Segment Start: The data

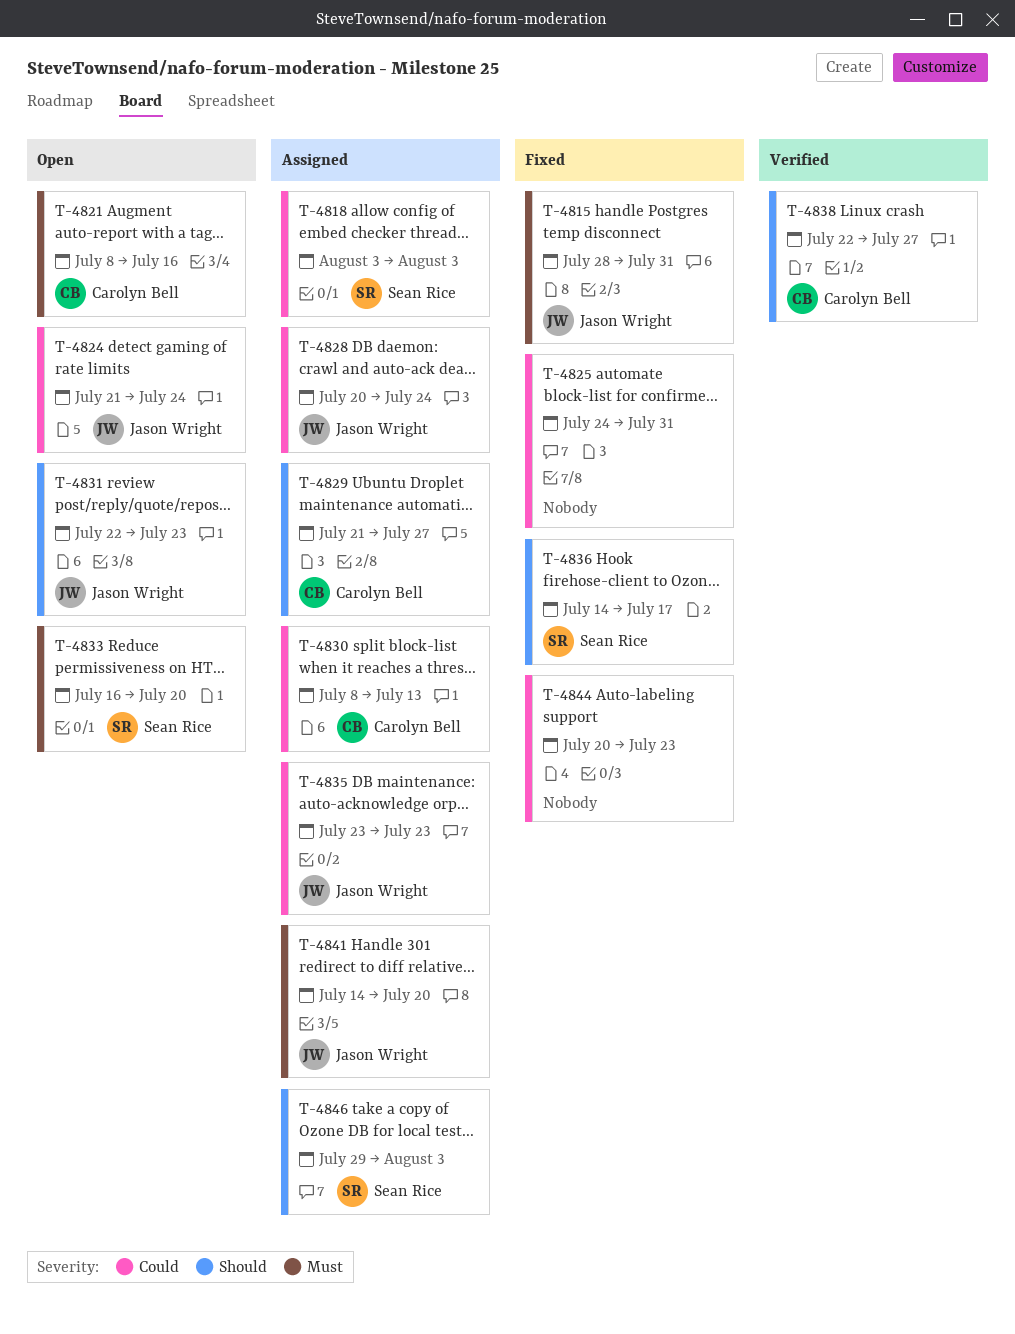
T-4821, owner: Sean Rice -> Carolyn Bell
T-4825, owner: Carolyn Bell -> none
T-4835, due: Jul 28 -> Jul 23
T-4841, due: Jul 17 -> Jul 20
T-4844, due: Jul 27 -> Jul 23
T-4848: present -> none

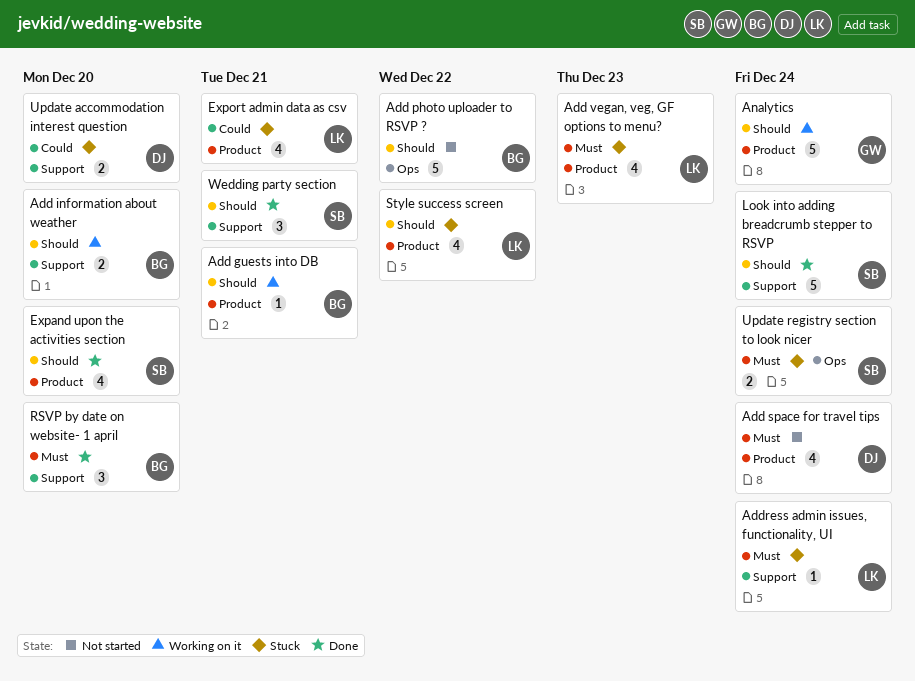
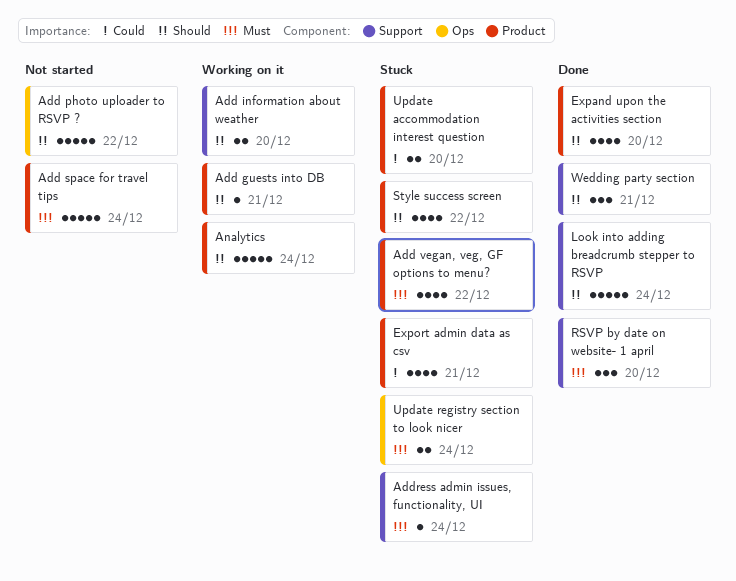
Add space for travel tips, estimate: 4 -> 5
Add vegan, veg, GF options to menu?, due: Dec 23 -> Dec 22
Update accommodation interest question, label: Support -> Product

Segment End: The data
Segment Start: The data

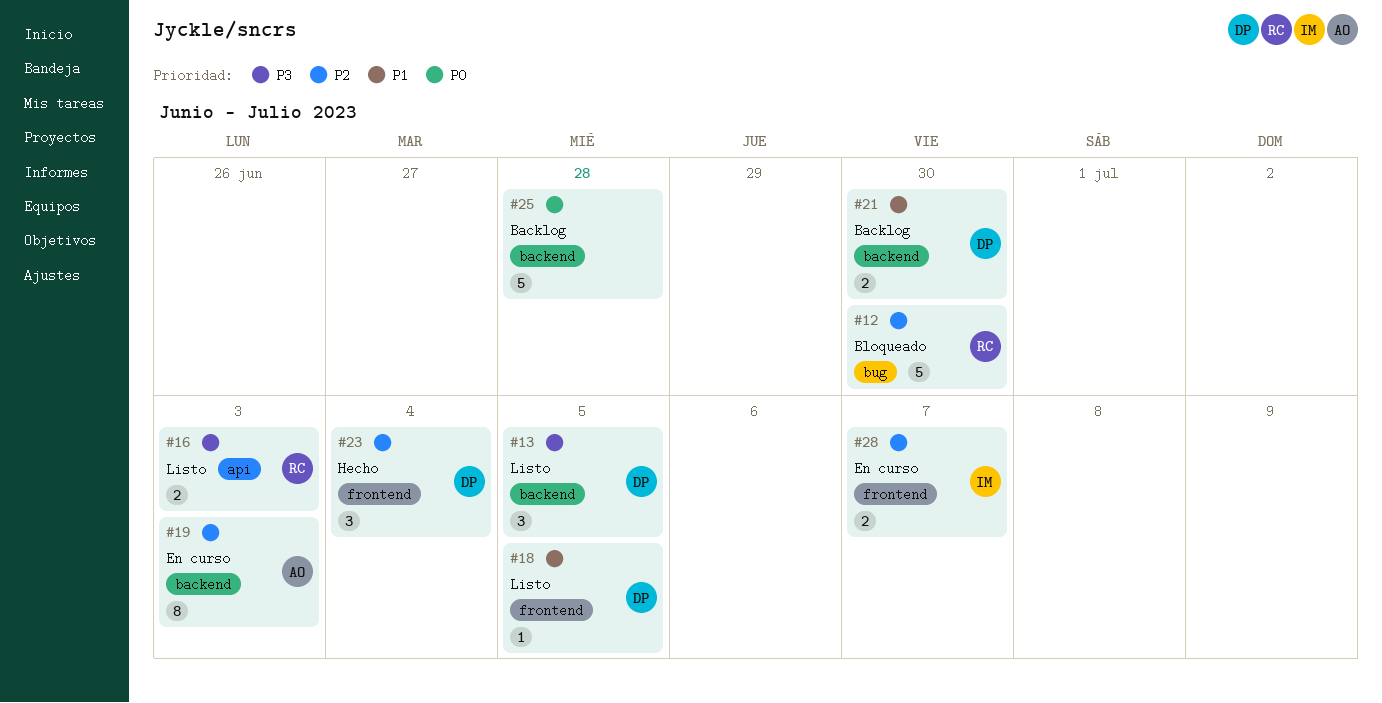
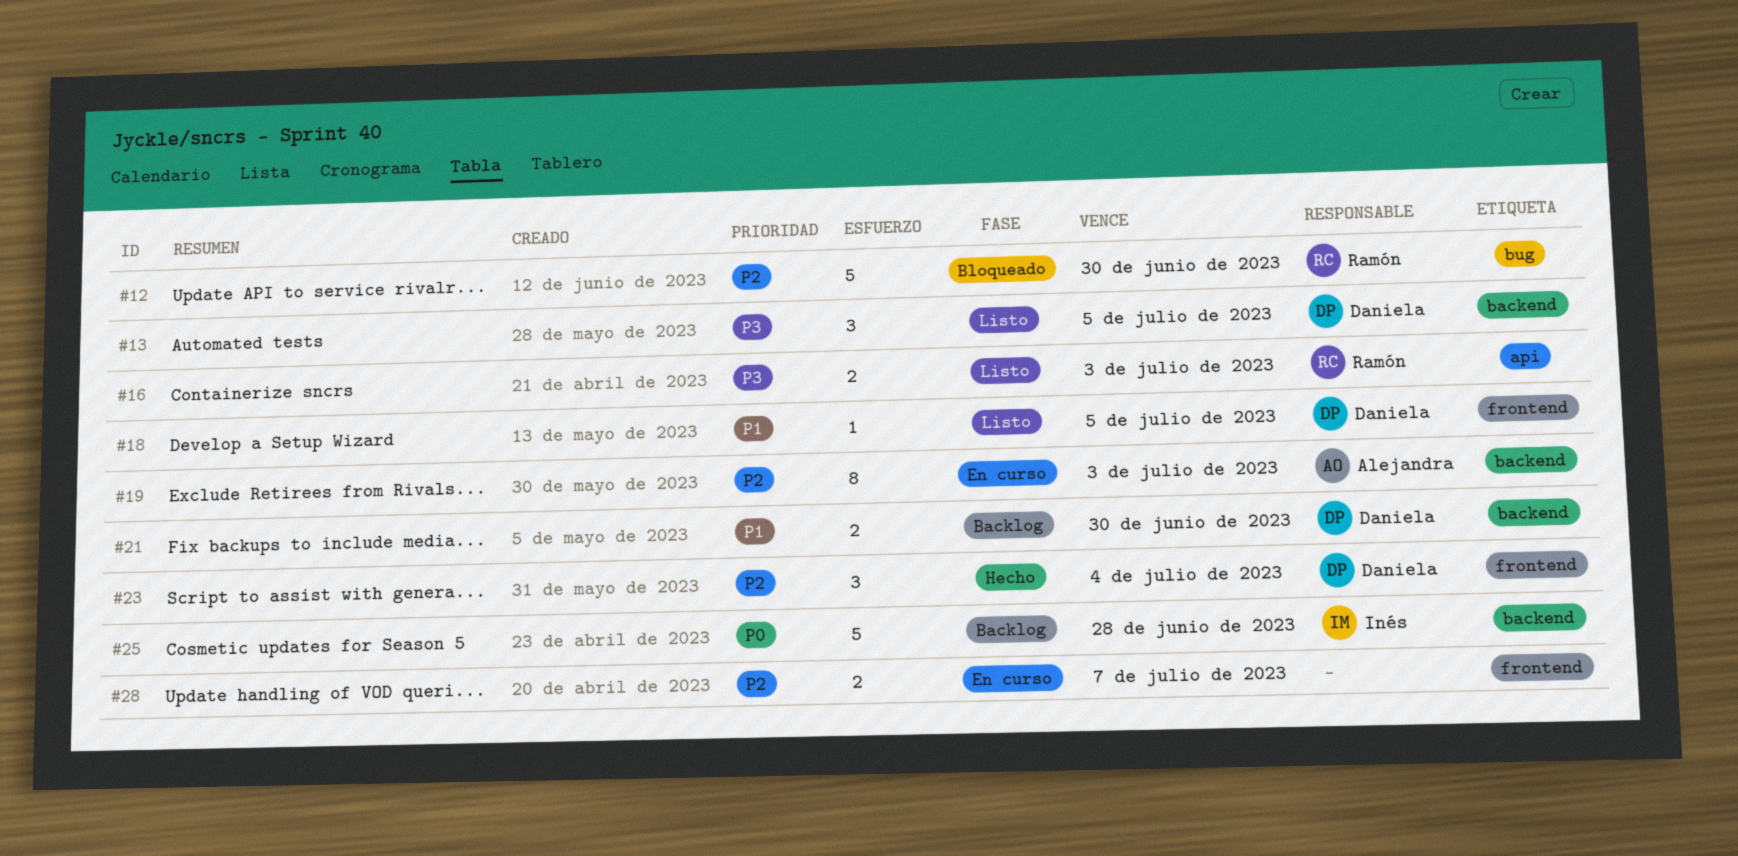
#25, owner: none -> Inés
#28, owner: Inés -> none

Segment End: The data

Return each line of the listing that holds the string "Carolyn".

Solution to this exercise:
T-4821, owner: Sean Rice -> Carolyn Bell
T-4825, owner: Carolyn Bell -> none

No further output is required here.